Procurement’s value will be judged on its alignment with the organisation’s strategy


ShirazSarang.jpgIs your procurement division a purchasing or a procurement function? More importantly, into which category does your CEO and other key executives place your function? Shiraz Sarang, CPO at Nedbank discusses how procurement professionals can elevate the importance of the procurement function within an organisation, in this month’s SmartProcurement.

Procurement in the eyes of the CEO (we’re tackling this in more detail Smart Procurement World KwaZulu-Natal)

The first and most important expectation of any Chief Executive Officer (CEO) is for the Chief Procurement Officer (CPO) to understand clearly what the organisation strategy is. This includes the mission, vision, long-term and short-term objectives of the organisation.

CPOs must be in touch with both the micro- and macro-economic and political climate domestically and globally at all times. The impact of changes in these environments must be clearly understood and acted upon.

The ideal situation is for the CPO to be part of the organisation’s executive committee and, therefore, be involved in and contribute to the setting and monitoring the organisation strategy. Unfortunately less than a third of the top companies globally have their CPOs sitting on their executive committees…

1. Procurement strategy must align with the organisation strategy

Pivotal to achieving organisational success is aligning the procurement function’s strategy with the organisation’s strategy.

It is vital that the procurement team fully understands the organisation strategy and how the various roles and activities within the procurement function contribute to this strategy. The procurement team must be able to relate the procurement strategy to the organisation strategy.

This sits squarely on the shoulders of the CPO.

The role of CPO has evolved substantially over the past few years and the contemporary CPO’s armoury must now include being a visionary leader, who inspires commitment and drives the procurement team and stakeholders towards the organisation’s goals. The CPO must be the change leader or catalyst – skilful at creating, implementing and executing plans that advance and support organisation strategy.

Armed with strategic and commercial expertise, the CPO contributes to the bottom line through effective cost-reduction programmes, efficient purchasing of organisation assets, and by identifying opportunities for world-class best practice, innovation and technological improvements.

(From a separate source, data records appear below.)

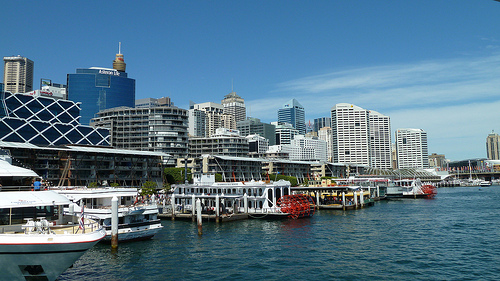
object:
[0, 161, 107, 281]
yacht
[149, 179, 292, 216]
yacht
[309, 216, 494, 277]
river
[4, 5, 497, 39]
skyline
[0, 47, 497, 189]
city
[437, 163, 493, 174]
flag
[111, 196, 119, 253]
post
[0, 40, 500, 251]
building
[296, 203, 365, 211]
pier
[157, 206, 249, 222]
pier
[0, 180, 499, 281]
harbor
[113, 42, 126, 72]
tower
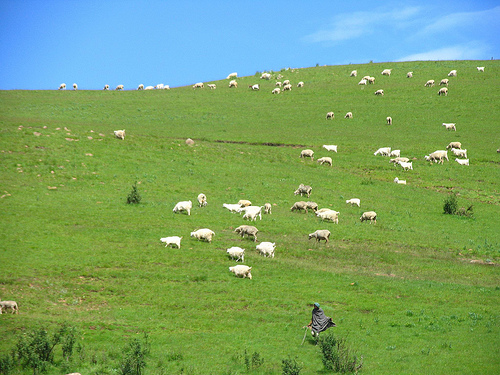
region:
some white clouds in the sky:
[323, 5, 483, 63]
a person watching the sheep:
[302, 297, 334, 340]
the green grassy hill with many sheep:
[0, 55, 495, 373]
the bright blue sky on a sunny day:
[1, 0, 477, 88]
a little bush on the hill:
[124, 182, 141, 202]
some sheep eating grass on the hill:
[153, 180, 385, 285]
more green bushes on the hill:
[7, 325, 156, 373]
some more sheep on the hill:
[218, 62, 464, 127]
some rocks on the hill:
[12, 120, 104, 195]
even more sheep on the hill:
[286, 135, 473, 177]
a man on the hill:
[287, 295, 345, 355]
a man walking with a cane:
[277, 302, 340, 354]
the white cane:
[296, 324, 311, 349]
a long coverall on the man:
[306, 306, 338, 338]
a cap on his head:
[308, 297, 326, 310]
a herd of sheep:
[88, 67, 488, 279]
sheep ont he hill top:
[49, 69, 170, 89]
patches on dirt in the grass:
[49, 259, 111, 330]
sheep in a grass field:
[138, 92, 433, 294]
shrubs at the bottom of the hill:
[9, 325, 173, 373]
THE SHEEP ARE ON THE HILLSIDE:
[0, 64, 486, 320]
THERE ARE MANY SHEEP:
[0, 59, 487, 321]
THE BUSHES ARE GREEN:
[1, 317, 372, 373]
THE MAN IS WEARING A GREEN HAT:
[294, 297, 339, 349]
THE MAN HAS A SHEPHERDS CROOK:
[295, 296, 344, 351]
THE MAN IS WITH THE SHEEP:
[0, 53, 499, 373]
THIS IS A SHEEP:
[156, 230, 183, 254]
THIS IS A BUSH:
[121, 180, 144, 208]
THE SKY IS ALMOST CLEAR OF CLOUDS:
[0, 0, 499, 106]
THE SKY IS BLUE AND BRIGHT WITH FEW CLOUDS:
[0, 0, 499, 105]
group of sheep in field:
[75, 81, 494, 328]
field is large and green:
[42, 62, 498, 364]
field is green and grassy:
[59, 109, 464, 371]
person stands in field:
[302, 277, 342, 344]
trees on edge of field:
[8, 343, 220, 372]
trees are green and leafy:
[2, 323, 204, 373]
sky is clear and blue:
[6, 13, 110, 51]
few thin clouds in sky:
[340, 22, 497, 62]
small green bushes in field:
[122, 178, 146, 218]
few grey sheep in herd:
[282, 193, 332, 250]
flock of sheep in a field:
[53, 68, 485, 300]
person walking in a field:
[297, 297, 335, 349]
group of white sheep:
[171, 189, 291, 274]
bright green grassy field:
[29, 74, 486, 330]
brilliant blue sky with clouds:
[26, 2, 497, 88]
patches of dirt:
[2, 254, 147, 331]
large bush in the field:
[440, 191, 473, 223]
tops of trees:
[9, 314, 347, 373]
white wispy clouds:
[318, 5, 493, 70]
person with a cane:
[296, 303, 333, 344]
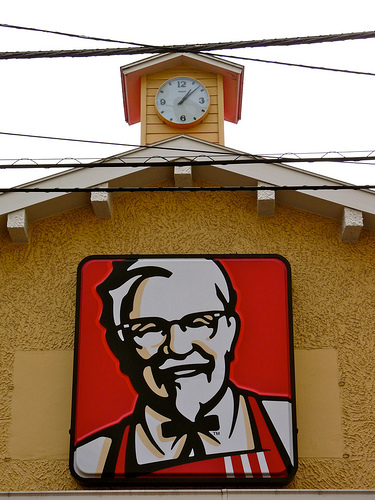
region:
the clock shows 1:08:
[156, 76, 233, 144]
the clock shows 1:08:
[149, 78, 209, 129]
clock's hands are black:
[166, 85, 200, 108]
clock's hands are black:
[172, 75, 193, 104]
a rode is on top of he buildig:
[38, 30, 335, 75]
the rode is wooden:
[42, 34, 328, 66]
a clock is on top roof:
[157, 70, 229, 169]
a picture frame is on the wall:
[85, 224, 370, 498]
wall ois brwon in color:
[195, 199, 289, 243]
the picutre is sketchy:
[94, 257, 266, 481]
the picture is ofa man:
[99, 257, 260, 469]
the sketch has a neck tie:
[159, 415, 233, 450]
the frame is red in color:
[122, 263, 259, 473]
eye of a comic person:
[134, 308, 166, 343]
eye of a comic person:
[175, 305, 211, 339]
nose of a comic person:
[156, 329, 203, 363]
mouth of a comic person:
[164, 351, 217, 382]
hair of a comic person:
[114, 263, 170, 292]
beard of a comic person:
[173, 390, 208, 432]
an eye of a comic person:
[137, 316, 164, 346]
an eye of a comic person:
[193, 312, 215, 331]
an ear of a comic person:
[218, 310, 250, 347]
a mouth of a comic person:
[167, 351, 218, 389]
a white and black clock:
[133, 38, 263, 167]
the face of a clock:
[153, 81, 208, 129]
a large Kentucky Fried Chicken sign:
[63, 239, 308, 485]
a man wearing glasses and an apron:
[80, 251, 288, 474]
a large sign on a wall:
[49, 234, 355, 490]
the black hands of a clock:
[159, 79, 200, 108]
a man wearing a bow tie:
[104, 259, 250, 461]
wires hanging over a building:
[6, 15, 374, 220]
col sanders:
[87, 264, 287, 477]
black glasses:
[108, 305, 246, 366]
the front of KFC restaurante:
[4, 3, 374, 487]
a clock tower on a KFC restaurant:
[110, 40, 255, 151]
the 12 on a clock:
[174, 75, 187, 91]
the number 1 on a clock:
[189, 79, 197, 87]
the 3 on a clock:
[196, 93, 206, 105]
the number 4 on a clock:
[199, 106, 208, 114]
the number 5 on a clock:
[190, 113, 198, 126]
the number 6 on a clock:
[178, 112, 188, 122]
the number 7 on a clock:
[166, 114, 175, 123]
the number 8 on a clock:
[158, 107, 166, 119]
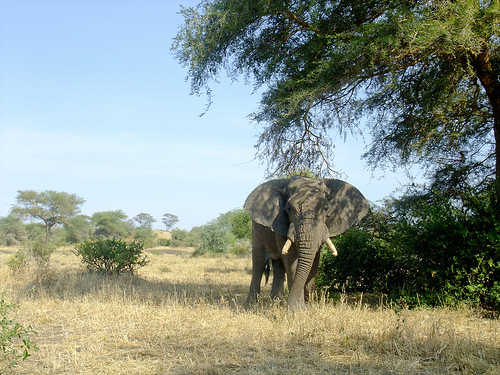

Importantly, the above are achieved jointly with business and supply chain partners – a collaboration which supports improved competitive advantage, achieved through better market industry knowledge, high-performing benchmarking (utilising best-practice procurement fulfilment), and strategic alliances with suppliers.

But, collaboration across the organisation is required at all levels within the organisation, beginning with completely understanding business requirements and ensuring that the procurement function fulfils those requirements, and extending to external stakeholders as well. These may include the regulator, suppliers, industry bodies and peers.

2. Executing the procurement strategy

Procurement strategy generally seeks to optimise cost and the supplier base. This requires an efficient and effective governance framework that manages both financial and reputational risk.

The governance framework is supported by best-in-class operating models and best-practice processes. The procurement structure and team is then put in place to deliver against these systems and processes. It is of key importance to determine and implement an operating model designed according to the objectives of the organisation strategy.

One of the often-overlooked imperatives is managing change within the organisation. The CEO expects the procurement function to drive this change in collaboration with the organisational transformation unit and executives within the various business divisions.

During the execution of the procurement strategy, it is often a lack of managed change that derails even the most exceptional strategies, causing adoption rates to vary considerably within the organisation and the supplier base. Poor change management results in poor strategy implementation and can have catastrophic consequences for the organisation, from cost and reputational perspectives. Staff morale is also negatively affected by a poor change management strategy. Ultimately, the customer experience is affected negatively and may have serious implications for the brand.

Furthermore, change must be driven – in the form of procurement training and development that includes commerciality as a key output from programmes, courses, coaching and mentorships. Procurement teams must adopt a commercial mind set. This is becoming more important given the current economic conditions domestically and globally.

Similarly, the CPO needs to foster a culture of continuous improvement within the procurement function. Innovation needs to be constantly encouraged and recognised formally and informally.

All of the above are underpinned by an aligned culture and shared values.

3. Monitoring the execution of the procurement strategy

So, the key performance indicators (KPIs) are aligned to the group and procurement strategies. The CEO is kept informed through simple, unambiguous and comprehensive dashboards that are designed to determine if the execution of the strategy is on track and where improvements are required.


Consequently, procurement in the eyes of the CEO may be summarised in the illustration alongside.

Procurement functions that deliver value into and contribute positively to the brand of the organisation will certainly elevate the importance of the function.

In closing, a purchasing function is a tactical unit, driven mainly by transactional interactions, whilst a true procurement function is a strategic division, striving to what I fondly refer to as the acronym TRACT:

T – Transformation of the people, systems and processes.
R – Risk management of the organisation in terms of reputational, regulatory and financial risks.
A – Accountability for the function in its entirety.
C – Compliance to policy and procedures gained through fostering commitment in the organisation.
T – Total cost of ownership reduction results from all of the above, making the organisation more competitive and efficient, thereby driving shareholder and other stakeholder value.